DBCDE performed an analysis of the detailed testing and mapping undertaken by OPEL, and determined that the OPEL network would cover only 72% of identified under-served premises. On the basis of DBCDE's assessment, the Government determined that OPEL's Implementation Plan did not satisfy the condition precedent of the funding agreement, and as a result the contract has been terminated.

Seems pretty well explained to me.

But Minchin can't help hmself on this sort of stuff. I was quite coincdentally cleaning out my study yesterday and came across an AFR from 22 March 2001. It reads (in part) as follows.

Flagging greenhouse as an election issue, the Federal Government has attacked Labor's environment policy, arguing it would cost jobs.

Labor's commitment to introducing a national greenhouse emissions trading scheme is "most alarming", the Industry Minister, Senator Nick Minchin, told the AFR. "This isgoing to be a major negative for the Labor Party: it would be a huge disincentive for investment and would cost many jobs in Victoria," he said.

The article concludes;

Senator Minchin echoed Foreign Minister Mr Alexander Downer's support fr the reiteration by the US of its rejection of Kyoto. "I welcome the US's reiteration that without the participation of China and India the protocol's not workable," Senator Minchin said.

You really get the feeling that Minchin is a politician whose time has been and gone and should join many of his former felow ministers in alternative employment, or a decent retirement.


I've added Stigherrian to the blog roll - but more out of anger than anything else.

He had yet another piece about Internet filtering in Crikey today (in the subscriber section so I haven't linked it).
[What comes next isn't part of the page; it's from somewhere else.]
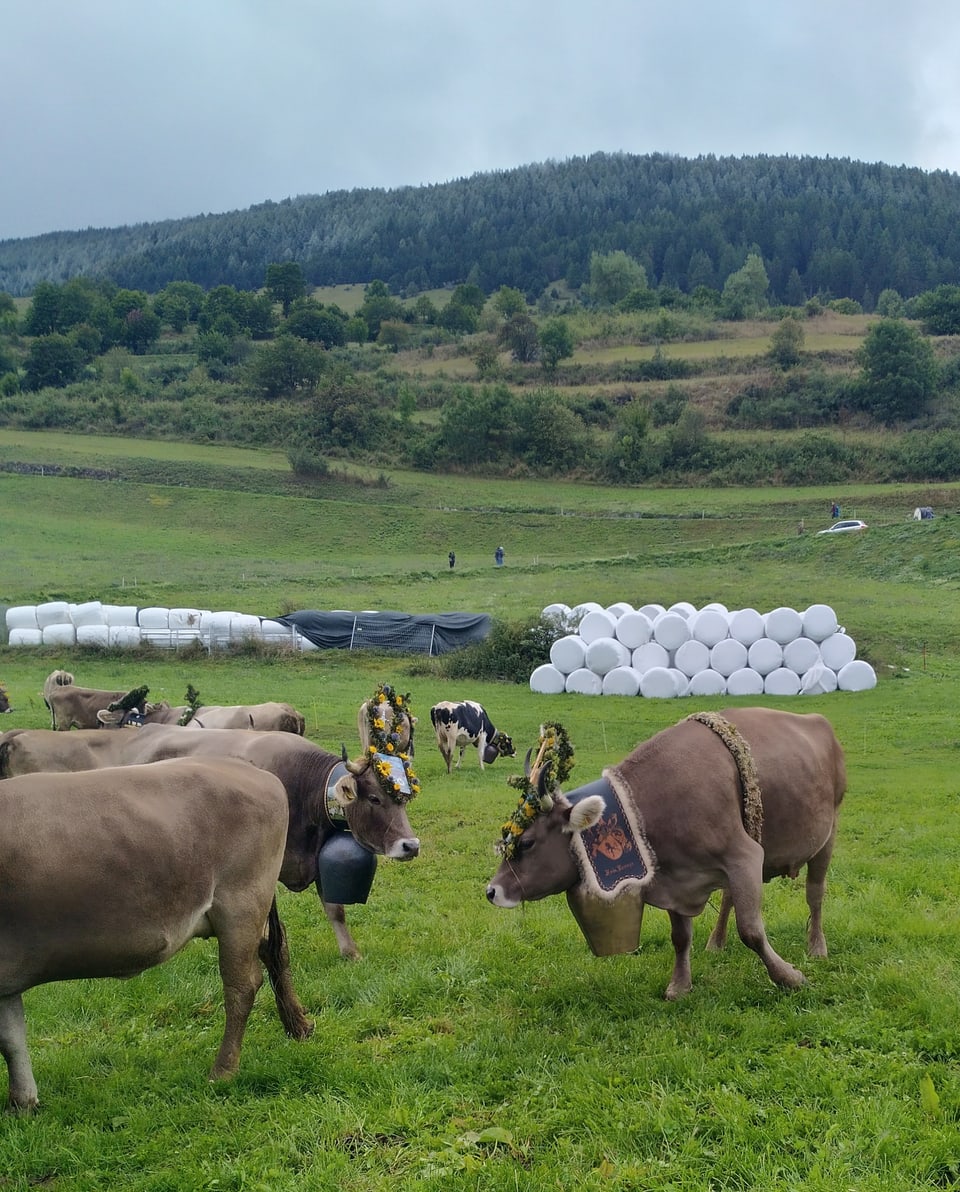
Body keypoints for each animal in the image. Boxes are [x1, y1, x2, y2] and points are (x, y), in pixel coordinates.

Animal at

The following is the comment I've offered to Crikey (that they chose not to publish)

Re: Conroy attacks BitTorrent: Ruins Australia online Stilgherrian is now well reowned amongst Crikey readers as an Internet censorship hater, but you really should be reading what he writes before you print it. His opening paragraph critices the Government's filtering plan without showing any recognition of what the plan entails - so that he continues to repeat the nonsense that the "filter" won't work.
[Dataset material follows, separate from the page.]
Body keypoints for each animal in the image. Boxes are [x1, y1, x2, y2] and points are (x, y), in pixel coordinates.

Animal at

The Government has never anounced a plan to ensure everyone is safe, just that it wants to implement something that looks like the existing classification scheme (that applies to books, movies etc) to websites. The fact that it can be by-passed by other means (e.g. by e-mail or snail mail) isn't the point. And the point of a technical trial is to see what happens.

I'm reminded of the might with which telcos claimed that they could do nothing about Internet dumping in the early part of the decade, only to find via this morning's SMH that Optus was up to their necks in it.

Your correspondant goes on to claim that Conroy's comment about possibly filtering peer-to-peer traffic amounted to a plan to block all BitTorrents, then goes and quotes one legitimate BitTorrent user to get a reaction to the inaccurate conclusion. All of it is garbage.

Meanwhile if Stilgherrian really believes his rhetoric on censorship let's see him start a campaign to have all Refused Classification material allowed into Australia as X+ because - using his logic - existing restrictions won't guarantee that none of it will get in.

The DE Blog Ends (wih a whimper)

Well - the DBCDE blog ended just before Christmas. It was nice to receive acknowledgment on the last post for my efforts. Pity they didn't link to my blog rather than just one of the posts though.

Dave Bath and Sam D both were deserving of that recognition though. Dave gave a good summary of the failings of the blog in general though. I must check his references to the AGIMO work on blogs and consultation.

It is a pity though that most of the coverage of australia and the Digital Economy continues to be about filtering. HotSearch picked up that the blog was swamped with filtering stories. Meanwhile Arts Technica picked up on the leaked then released report on filtering that was the diversion at the end of the year, while UbNews picked up Conroy's comment that the Government would look at peer-to-peer filtering as well. Even the The Minneapolis Star Tribune got into the act.

It ultimately is a pity that the discussion paper released by the Department did show that the blog was just the discussion paper released in pieces (though a different order).